# October 2012 Giveaway



## Rex (Nov 30, 2008)

Sorry for the delay on this one folks. The winner of the Sept drawing for the coat is SMaxwell!

This month we'll bump it up and do a saddle kit! 4-H is starting again and it is perfect for your projects or for anyone who needs an extra saddle. The Oak and popular saddle kit comes with regular strapping and requires a few hours to complete.
[attachment=0:tm29l8cx]saddle_kit.jpg[/attachment:tm29l8cx]
This is a short one so get in on it quickly. Reply to this post before the end of October to be automatically entered in the random drawing.


----------



## Cache Goats (Aug 24, 2011)

Please count me in.
Thanks,
Cody


----------



## TDG-Farms (Jul 12, 2013)

Always room for... oh wait no there isnt. Ill pass and let the someone else have a shot  Thanks Rex!


----------



## joecool911 (Jul 3, 2010)

Now I'm glad I didn't win last month. I need a saddle more!


----------



## imported_ashley (Jun 9, 2011)

I'm in!


----------



## dvelarde4 (Sep 13, 2012)

I need a saddle.


----------



## fivemoremiles (Jan 19, 2010)

.There is a 4-H group here in town that packs goats. I would like one to give to them!


----------



## Mt Nebo Goats (May 18, 2012)

I really could use this saddle cause I have 2 goats that are bare back on our hiking trips that are wishing they could help the other goats pack. I hope we get lucky. Please enter us in the drawing. Thanks Rex


----------



## GBPG06 (Sep 14, 2009)

Why to go Rex. We don't want in. Just a thank you for all you do. Promoting packgoats and hunting!!


----------



## feederseaters (Nov 8, 2009)

Well....only if you twist my arm


----------



## Bowslayer2 (Oct 1, 2011)

I could use another one for my goats!

Thanks


----------



## jeep (Jan 18, 2011)

Definitely could use this. Put my name in the hat.


----------



## Nanno (Aug 30, 2009)

This would make a great Christmas present!


----------



## Rockytopsis (Oct 5, 2007)

Well I really wanted that coat, Shaq looks great in blue. However with Christmas Parades comming up he still could show off.

Nancy


----------



## cryptobrian (Apr 26, 2012)

Definitely count me in ... if won, I'll donate to our 4-H club! Still trying to replace all of our lesser quality gear!


----------



## Curtis.King (May 20, 2012)

I will also pass on this one Rex. I like the idea of donating the saddle to a 4-H group or youngster that needs a good saddle. I hope it puts a big smile on some youngsters face.

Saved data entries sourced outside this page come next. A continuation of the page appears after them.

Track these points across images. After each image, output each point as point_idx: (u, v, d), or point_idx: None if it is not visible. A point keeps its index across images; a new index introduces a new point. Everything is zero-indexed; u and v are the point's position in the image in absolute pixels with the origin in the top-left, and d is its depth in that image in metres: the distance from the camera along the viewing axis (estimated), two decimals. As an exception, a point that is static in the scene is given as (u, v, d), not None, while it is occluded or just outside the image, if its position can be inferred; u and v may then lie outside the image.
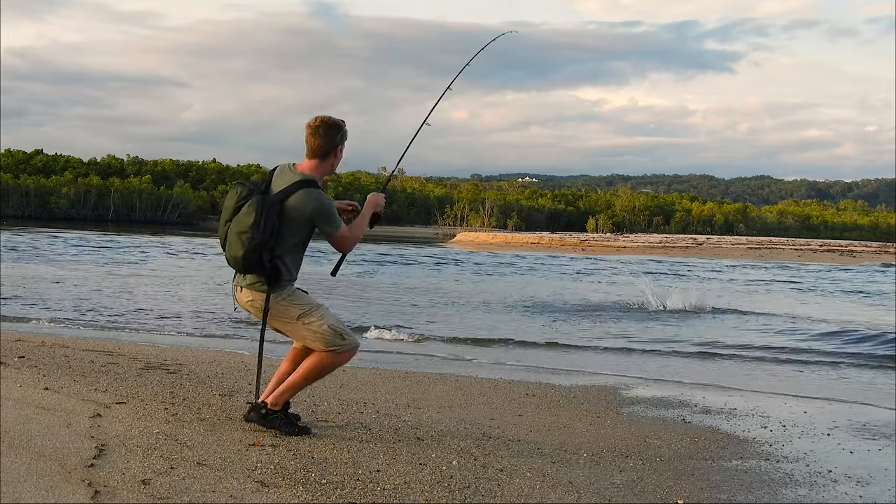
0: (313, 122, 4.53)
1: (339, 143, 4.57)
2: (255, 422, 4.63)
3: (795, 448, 5.39)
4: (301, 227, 4.45)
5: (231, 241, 4.43)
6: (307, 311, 4.52)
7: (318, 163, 4.54)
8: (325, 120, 4.53)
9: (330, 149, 4.54)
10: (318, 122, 4.52)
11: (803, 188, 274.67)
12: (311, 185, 4.46)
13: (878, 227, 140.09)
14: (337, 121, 4.57)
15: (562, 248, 56.60)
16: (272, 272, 4.42)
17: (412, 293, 17.49)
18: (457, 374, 7.59)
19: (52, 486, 3.44)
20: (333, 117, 4.56)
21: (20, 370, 5.98)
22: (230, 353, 8.11)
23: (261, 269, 4.41)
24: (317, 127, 4.51)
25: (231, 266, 4.52)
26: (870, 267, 40.50)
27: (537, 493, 3.94)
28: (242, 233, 4.36)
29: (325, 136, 4.51)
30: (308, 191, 4.42)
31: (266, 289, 4.46)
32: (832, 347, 11.00)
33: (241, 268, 4.45)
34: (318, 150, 4.52)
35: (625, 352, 10.17)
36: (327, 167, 4.57)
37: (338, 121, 4.57)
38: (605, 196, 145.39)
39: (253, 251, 4.35)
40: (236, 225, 4.39)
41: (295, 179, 4.45)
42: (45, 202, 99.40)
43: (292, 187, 4.42)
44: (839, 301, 20.24)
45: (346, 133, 4.61)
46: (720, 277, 28.70)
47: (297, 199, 4.40)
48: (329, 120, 4.54)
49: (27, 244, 30.90)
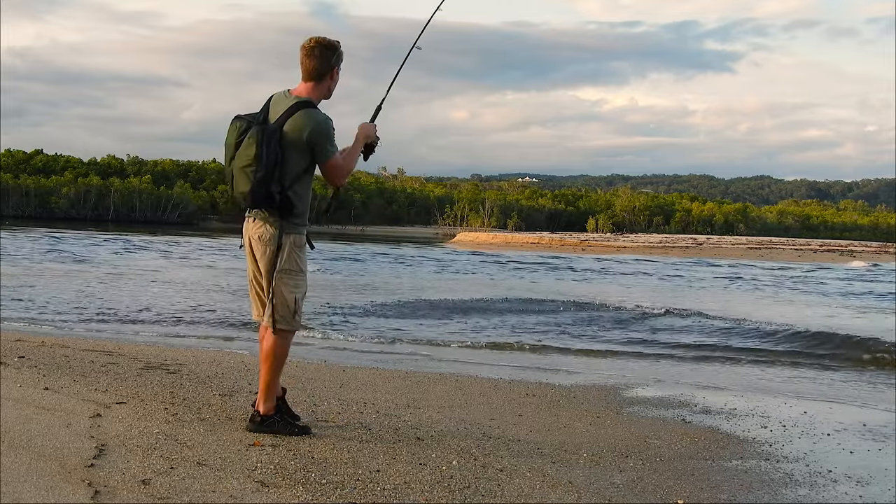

Thanks again Rex for your commitment and continued support to the Goat Packing World.

Wapiti, Sasquatch, Mocha-Man and Sandy-Lane.

Curtis King : Burbank WA.


----------



## Willys54 (Jun 19, 2011)

Wonderful. I'm in. I have two wethers ready to start packing but only one saddle...and packing weather is just beginning here in AZ deserts!

Evan
Mesa, AZ


----------



## ryorkies (May 4, 2010)

raiseing hand :!:


----------



## Bear (Nov 15, 2009)

hey sign me up


----------



## Bret.R (Apr 18, 2011)

Count me in please.


----------